__YOUR INSTRUCTIONS__: In the material below, print every line exactly and omit the pictures.

- Opening Delimiter -

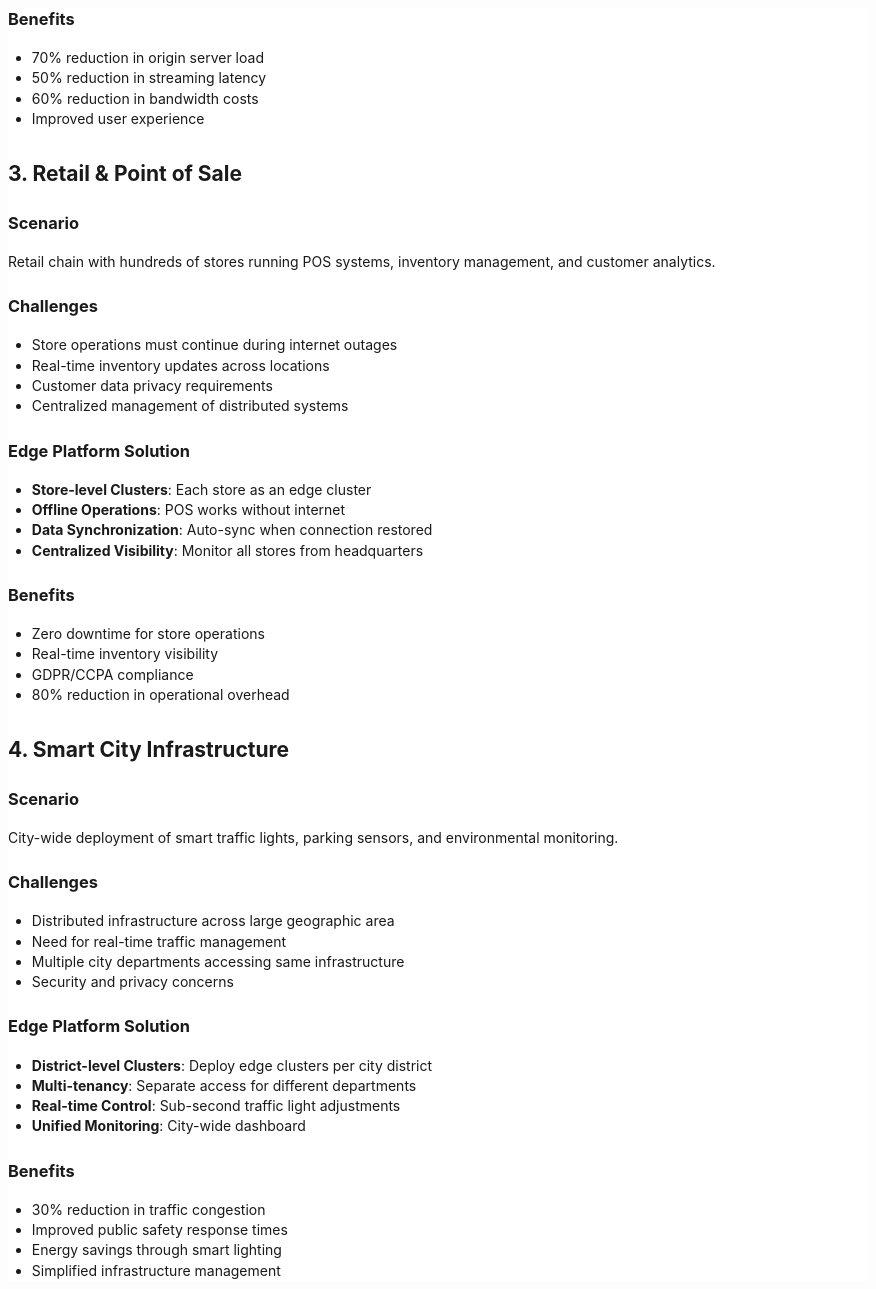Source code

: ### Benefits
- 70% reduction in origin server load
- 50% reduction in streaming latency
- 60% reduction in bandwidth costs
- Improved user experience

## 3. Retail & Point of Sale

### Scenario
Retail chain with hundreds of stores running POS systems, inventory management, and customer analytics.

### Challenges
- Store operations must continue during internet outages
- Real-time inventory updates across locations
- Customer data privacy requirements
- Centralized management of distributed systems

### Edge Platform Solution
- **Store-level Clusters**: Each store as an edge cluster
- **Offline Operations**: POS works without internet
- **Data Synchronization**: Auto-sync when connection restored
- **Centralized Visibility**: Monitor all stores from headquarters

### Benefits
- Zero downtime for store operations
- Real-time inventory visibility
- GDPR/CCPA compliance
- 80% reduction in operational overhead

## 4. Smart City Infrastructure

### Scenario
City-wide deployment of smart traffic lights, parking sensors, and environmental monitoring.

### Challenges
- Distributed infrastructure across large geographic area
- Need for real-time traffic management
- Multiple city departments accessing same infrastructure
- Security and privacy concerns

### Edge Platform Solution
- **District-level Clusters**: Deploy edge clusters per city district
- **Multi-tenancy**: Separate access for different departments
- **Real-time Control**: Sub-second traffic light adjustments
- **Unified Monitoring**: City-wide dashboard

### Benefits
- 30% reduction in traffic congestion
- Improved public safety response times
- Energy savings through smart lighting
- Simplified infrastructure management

- Closing Delimiter -

__SOLUTION FOR THIS TASK__:
Source code

: ### Benefits
- 70% reduction in origin server load
- 50% reduction in streaming latency
- 60% reduction in bandwidth costs
- Improved user experience

## 3. Retail & Point of Sale

### Scenario
Retail chain with hundreds of stores running POS systems, inventory management, and customer analytics.

### Challenges
- Store operations must continue during internet outages
- Real-time inventory updates across locations
- Customer data privacy requirements
- Centralized management of distributed systems

### Edge Platform Solution
- **Store-level Clusters**: Each store as an edge cluster
- **Offline Operations**: POS works without internet
- **Data Synchronization**: Auto-sync when connection restored
- **Centralized Visibility**: Monitor all stores from headquarters

### Benefits
- Zero downtime for store operations
- Real-time inventory visibility
- GDPR/CCPA compliance
- 80% reduction in operational overhead

## 4. Smart City Infrastructure

### Scenario
City-wide deployment of smart traffic lights, parking sensors, and environmental monitoring.

### Challenges
- Distributed infrastructure across large geographic area
- Need for real-time traffic management
- Multiple city departments accessing same infrastructure
- Security and privacy concerns

### Edge Platform Solution
- **District-level Clusters**: Deploy edge clusters per city district
- **Multi-tenancy**: Separate access for different departments
- **Real-time Control**: Sub-second traffic light adjustments
- **Unified Monitoring**: City-wide dashboard

### Benefits
- 30% reduction in traffic congestion
- Improved public safety response times
- Energy savings through smart lighting
- Simplified infrastructure management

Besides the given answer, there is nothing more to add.